TASK BRIEF: State how many lines of the listing contain the string "value", matching case exactly, and give only that number.

(Data items)
***

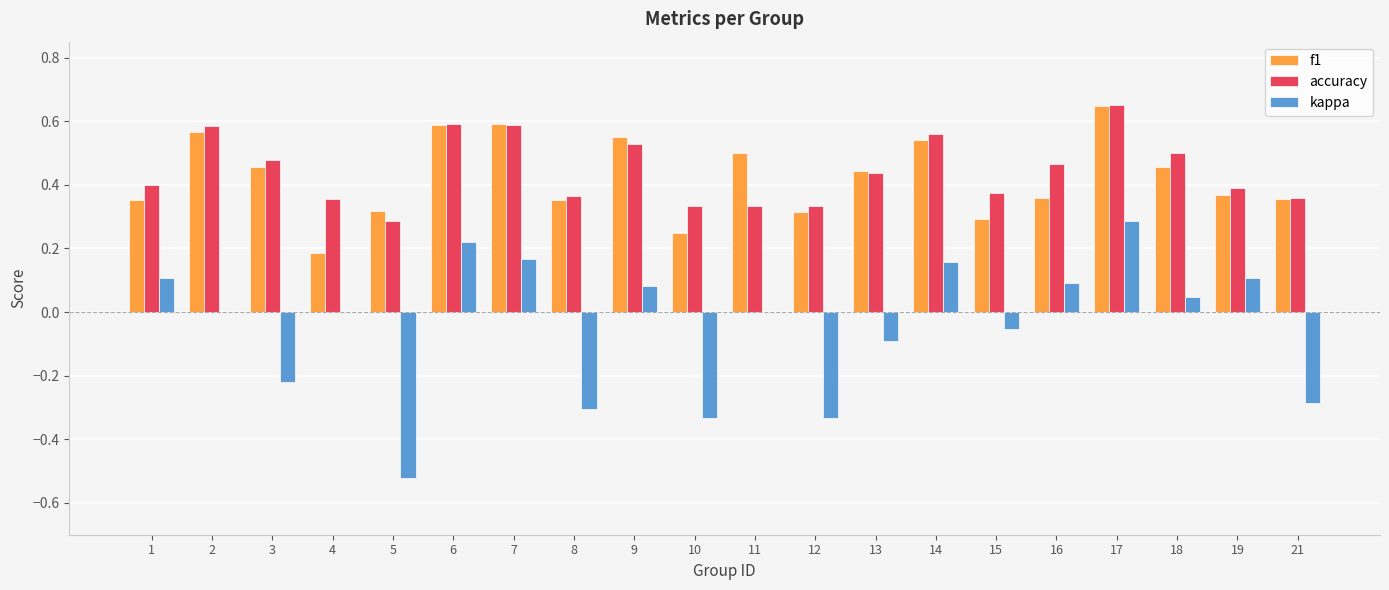

Is it true that f1 equals 0.4 at 15?

False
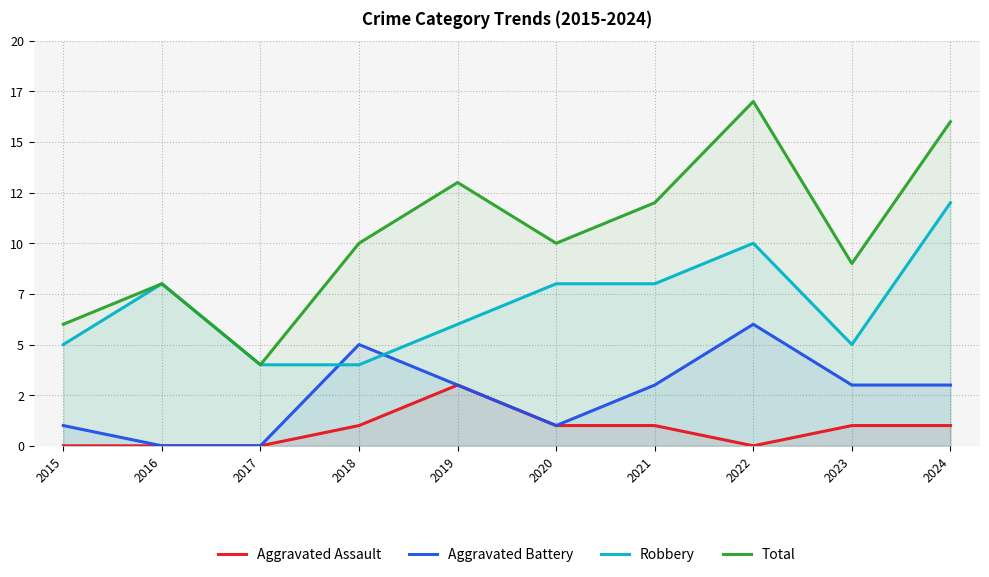

What is the value of the Aggravated Assault point at the 5th from the left?

3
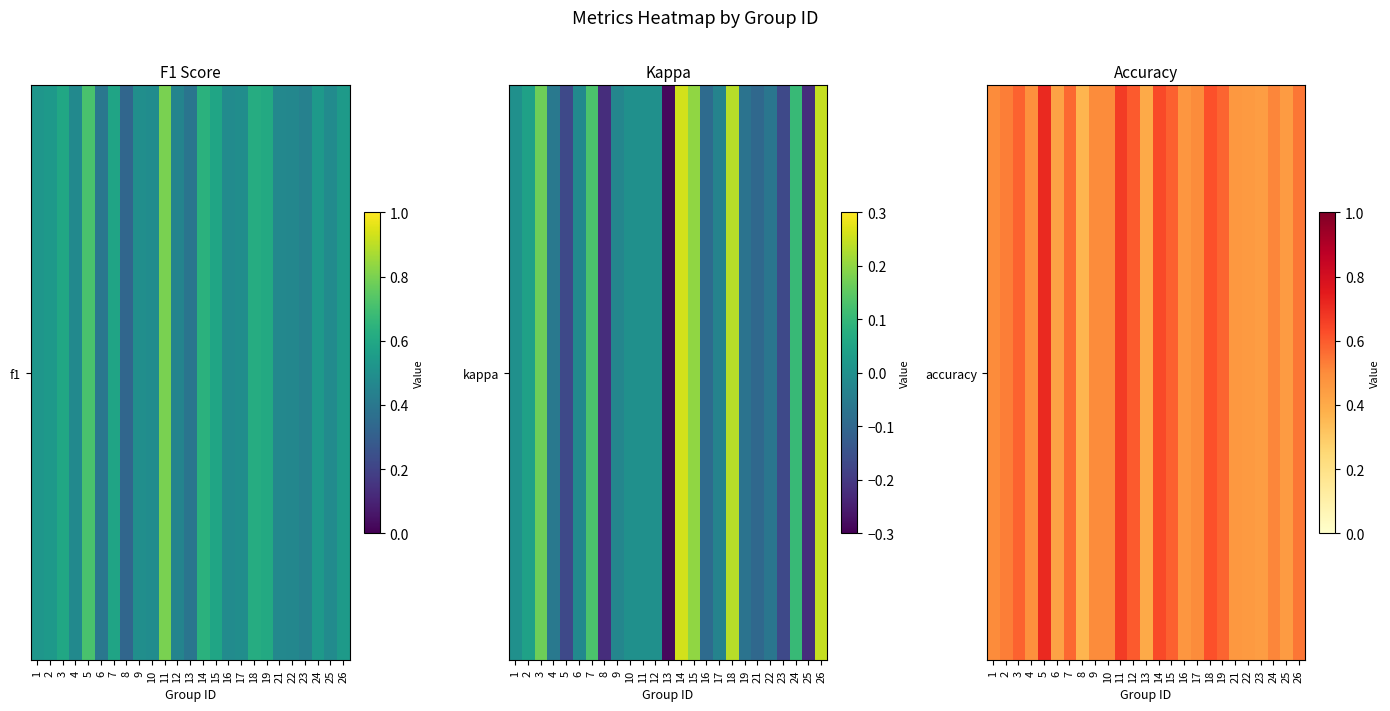

Rank the categories by value from lowest to highest.

8, 13, 6, 23, 25, 22, 21, 16, 4, 1, 9, 10, 17, 24, 2, 26, 7, 19, 3, 15, 12, 18, 14, 11, 5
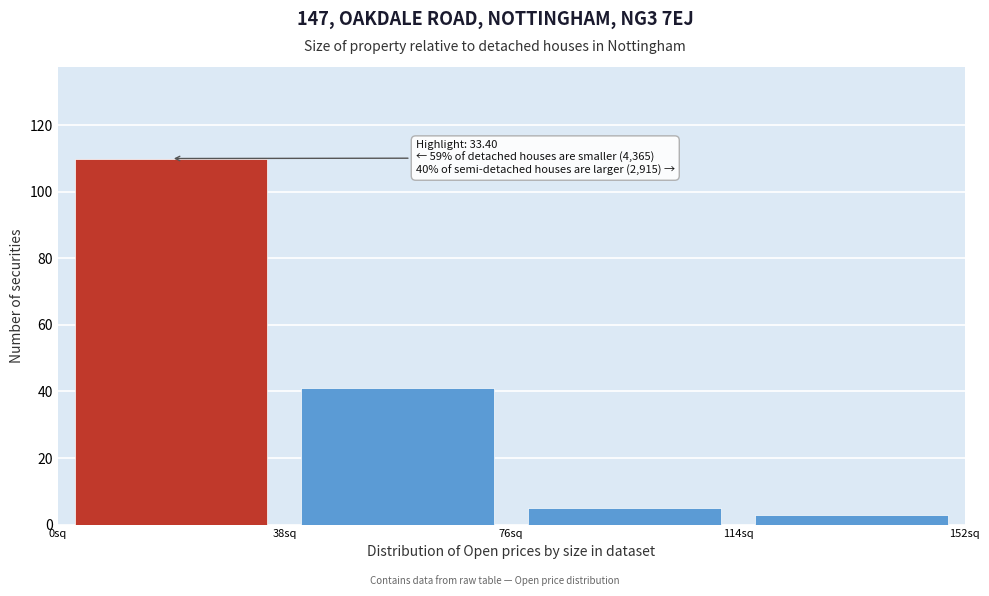

Over which range of the x-axis is the bar tallest?

0 to 38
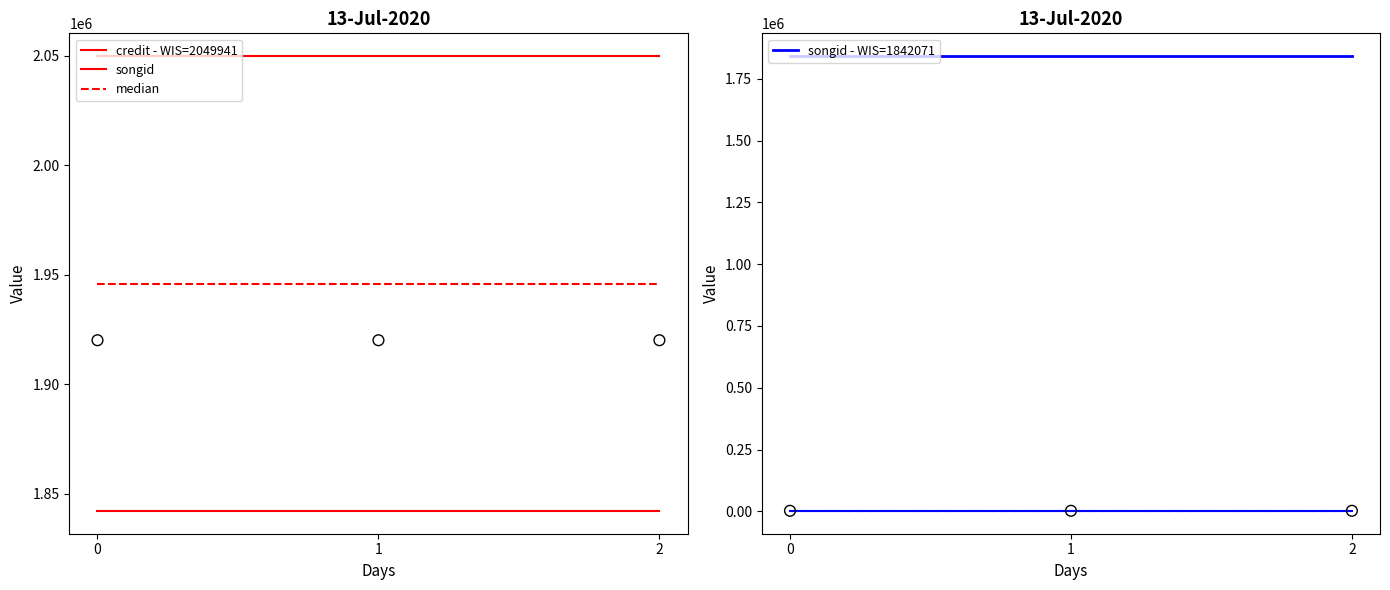

What are all the series names shown in the legend?

credit - WIS=2049941, songid, median, songid - WIS=1842071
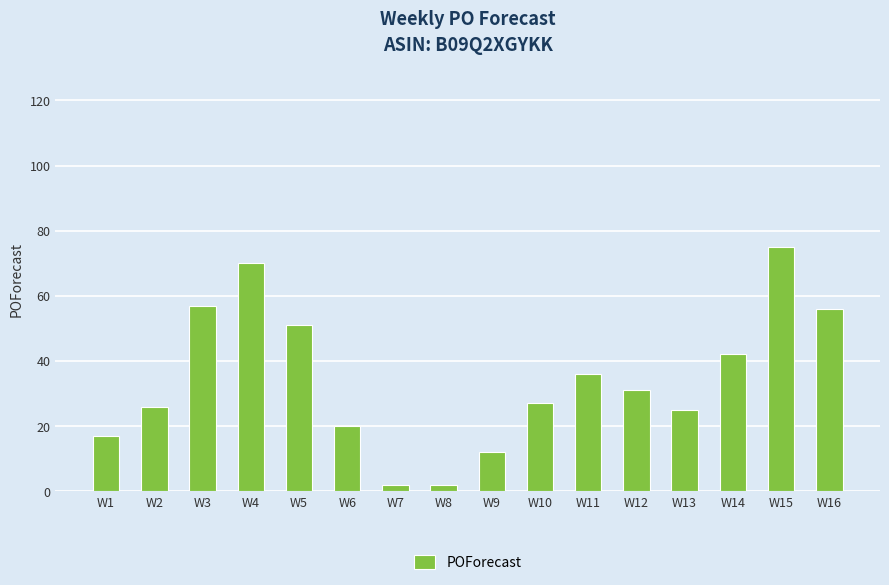

The chart shows a value of 9 at W12. True or false?

False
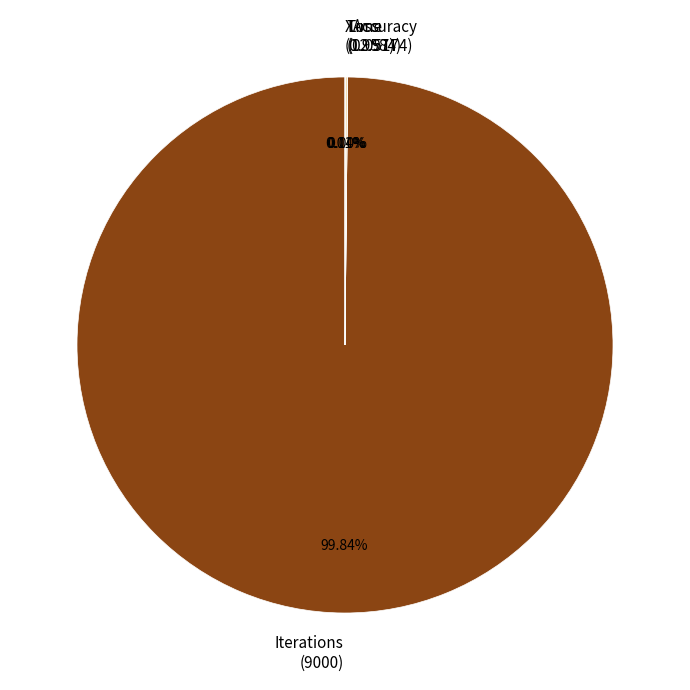

Does any single category account for the majority?

Yes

***

RESPONSE TO THIS EXERCISE: 3